Open dalewking opened 5 months ago
Thanks a lot for sharing!
What I can imagine to be a natural next step for GitButler is to support worktrees at all, i.e. to allow itself to open them, along with the ability to operate on any branch (instead of gitbutler/integration
). Then one could use GitButler features in each worktree, using one instance of GItButler per worktree.
A second step could be that there is some sort of tabbed layout, allowing to show and use multiple projects (worktrees in this case) in a single application instance.
Would that make it (more) viable?
To add my 2 cents to the original description, a worktree allows to have multiple folders in sync. In the case of an entreprise product with multiple actively supported branches, I find it useful to have all repos synced while maintaining separate workspaces for different branches. The benefit of worktree is that it avoids the pain of recurrent git pulls.
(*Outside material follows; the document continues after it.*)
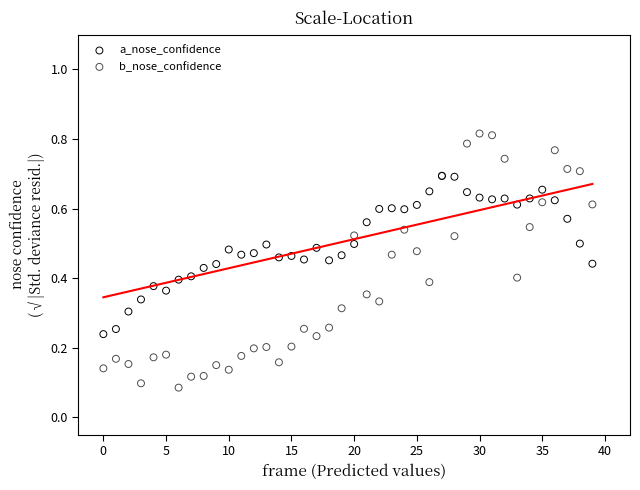

Which series has the largest Y range (max minus min)?

b_nose_confidence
You develop the branch bugfix-v1 in one folder, push it and open a PR. Then move to the workspace for another version to create bugfix-v2 (instead of checkout, to ease the life of IDEs :smile: ) and don't need a pull for bugfix-v1 because it is already there. But more generally, when you need to have multiple dev workspaces for the same project, having all workspaces share the same underlying git repo removes the pain of walking all dirs to find where you left your incomplete unpushed branch for something.
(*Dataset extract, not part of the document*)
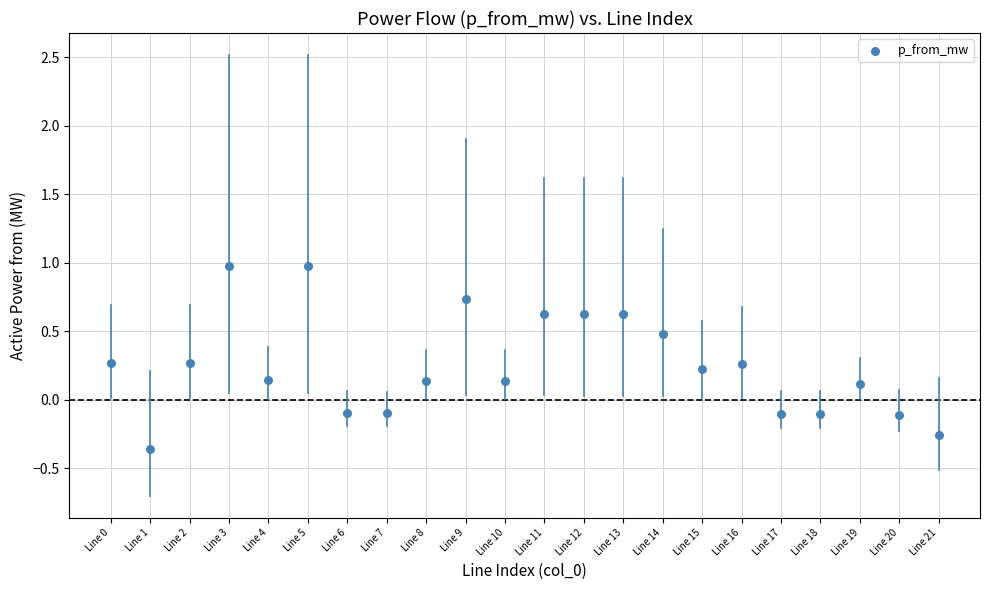

What is the range of Y values (max minus min)?

1.3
So I see myself using gitbutler for all my devs on a single version but still use different folders for different versions. And like @dalewking , I will like have two workspaces for the same version, one for a build and test are running while playing with the other in the meantime.
Worktrees do solve some orthogonal problems to what gitbutler is trying to solve. Using bare repositories and worktrees from that is a workflow I'd like to see supported even if gitbutler can only handle a single worktree at a time.
[..] even if gitbutler can only handle a single worktree at a time.
I love that idea. Because in theory, it could be setting the GitButler/integration
branch in the worktree and then work ordinarily. The user can have multiple projects at different locations, and each of these can be switched to GitButler/integration
exclusively, one at a time, to be able to use GitButler on it.
The tricky part here is to assure no two worktrees point to GitButler/integration
at the same time, and if GitButler was to assure that, it would have to know to which branch to set the other worktree that currently points to GitButler/integration
so it can set its 'about-to-be-opened' worktree to GitButler/integration
.
On the other hand, maybe there could be multiple GitButler/integration
branches, one per worktree… and I think this is possible with per-worktree references, which exist naturally. Thus, each worktree can have its own integration branch. In theory, git2
should already provide sufficient support.
I have read your comparison of git butler and git worktrees and disagree that they re doing the same thing.
Worktrees allows you to work on multiple things simultaneously, which I use extensively. I will have multiple workspaces at the same time and multiple projects open in my IDE and can easily switch between branches that way. I can start a long-running build in one and while that is going on go edit code in another.
Gitbutler provides a convenient way to switch what you are working on but you can only ever be working on one thing as you only have one workspace. Granted, it makes that switching very convenient, but without the ability to do things simultaneously it is a non-starter for me.